ウェブブラウザではそのパソコンにインストールされているフォントを使用してページを表示します。基本的にフォントの表現は機種依存であり、クライアントがWindowsかMac、もしくはLinuxかによっても見た目が異なってきます。
このことはサイト制作者の意図したフォントで表示することができない場合があることを意味します。
このため、見栄えのよいフォントで見出しなどを作りたいという場合には、画像化して使うという手法が用いられてきました。
テキストを画像化したものについてはalt属性でその内容を記することができますが、本文や見出しなどに、プレーンなテキストで入力したものと、画像化したもののどちらがユーザーに優しいかということを考えると言わずもがなかと思います。当然、どちらが検索エンジンにサイト内容を伝えやすいかも想像につきます。
webフォントとは
CSS3で実装されたwebフォントはあらかじめサーバ上にアップしたフォントをブラウジングするクライアント側で表示することができます。(正確にはwebフォントはCSS2以前でも存在していましたが、仕様や互換性の面で実用的ではありませんでした)
フォントフォーマット
Webフォントのフォーマットとしては、SVG系などもあるのですが、現状で考えるとTrueType・OpenType・WOFF、そしてIE8など旧ブラウザ用にEOTを考えておけばよいと思います。
WOFFはW3CがWeb標準のひとつとして勧告したもので、TrueTypeまたはOpenTypeをテーブル単位で圧縮して独自のヘッダ情報やXML形式のメタデータを付加した形式となっています。TrueType・OpenTypeから変換することもできます。
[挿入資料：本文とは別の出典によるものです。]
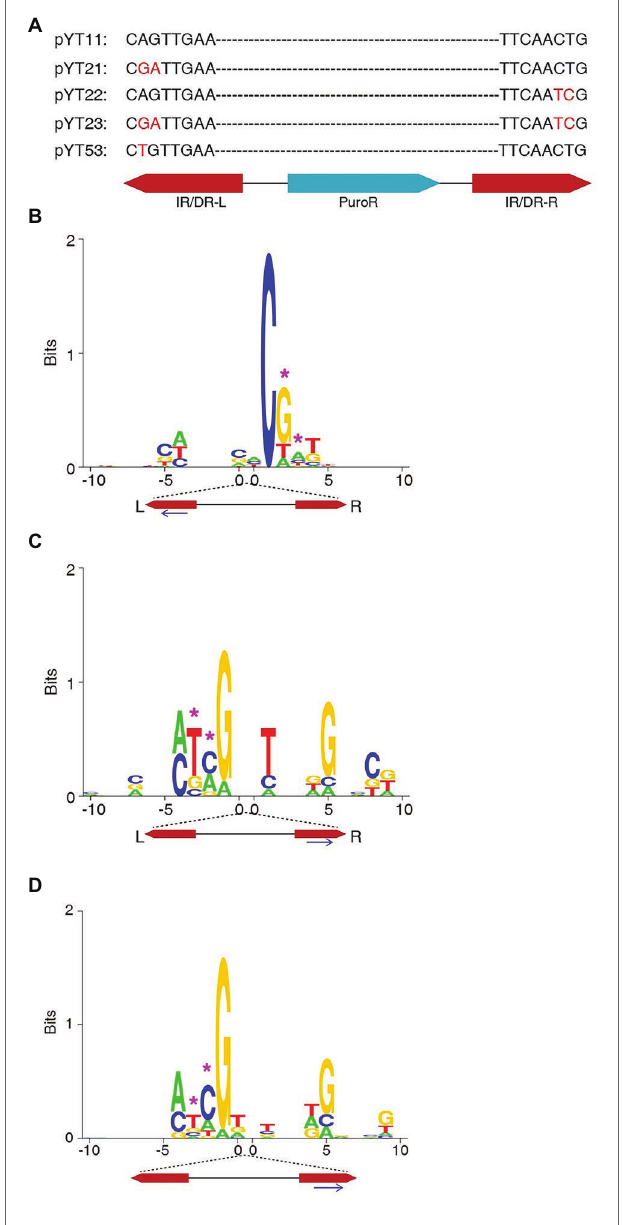
FIGURE 1 | The target site consensus sequences of the non-TA integrations of the transposons with mutated IR/DR ends. (A) The design of mutations at the IR/DR ends. (B) The consensus sequences of non-TA target sites of pYT23 sequence from the left end. (C) The consensus sequences of non-TA target sites of pYT23 sequenced from the right side. (D) The consensus sequences of non-TA target sites of pYT23. The sequences from both left and right were combined. The position corresponding to the mutations was labeled with pink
Firefox 3.6/Chrome 6.0/IE9.0以降などの多くのブラウザが対応しており、今後のスタンダードといえそうです。
サイトの更新効率もアップする!?
これまでデザイン的な要素から画像で使っていたものが、テキストで表現できるわけです。このことはユーザービリティだけでなく、サイト更新のスピードにも影響します。
このサイトのメインタイトル部分は手書き風のwebフォントを使用していますが、従来ですと、このような表現をしたければ、Illustratorなどを使い、希望のフォントで入力して画像化、それを配置するという作業が必要でした。
このサイトはWordPressで構築しています。記事タイトルが自動的にh1のサイトタイトル部分に挿入するようにテーマ側で指定してありますので、記事を書くだけでこのような表現が実現できるのです。
この一文のようにここはこのフォントを使いたいなんていうことも、簡単に実現できてしまいます。
webフォントの問題点
表示速度
パソコン上にその都度フォントをロードさせるわけですから、その分の負荷はかかってしまいます。欧文の場合は大文字・小文字や記号を含めても256文字(最小限なら26文字×2)あれば、表現できますが、漢字・ひらがな・カタカナのある日本語では「重い・遅い」というデメリットと向かい合わなくてはなりません、
閲覧者はもちろんのこと、検索エンジンの評価もサイトの表示速度も重要なファクターだといわれていますので、このあたりをうまくコントロールしてあげる必要があるかと思います。
これについてはより軽いフォントフォーマットや必要文字だけのフォントファイルにするサブセット化という手法がありますが、個人的には見出しやタイトル部分に限定するというのが、現時点での実用ラインなのかなとも感じています。
フォントライセンス
webフォントではサーバにアップしてだれもがダウンロードできる状態になるわけですから、フォントのライセンスというものが関わってきます。
モリサワやフォントワークス、モトヤなど従来のフォントベンダーも有償のサービスとしてwebフォントに参入してきています。コストを掛けることができるウェブサイトであれば、これらのクオリティの高いフォントを使用できますが、なかなか難しいウェブサイトの方が多いのではと思われます。
一方でフリーフォントの多い欧米と違い日本語の場合はライセンスフリーの書体は非常に少ないです。
なにせ、常用漢字+ひらがな+カタカナですぐに数千文字にはなってしまいますから、手軽に作ることが難しいというのが現状です。
その中でも探してみると無料で使えるライセンスフリーの日本語書体は存在します。
いずれにしても、webフォントはデザイン・効率・SEOなどさまざまな面でサイト制作者にとっては魅力的な存在であり、十分に実用の域に入ってきているのは間違いなさそうです。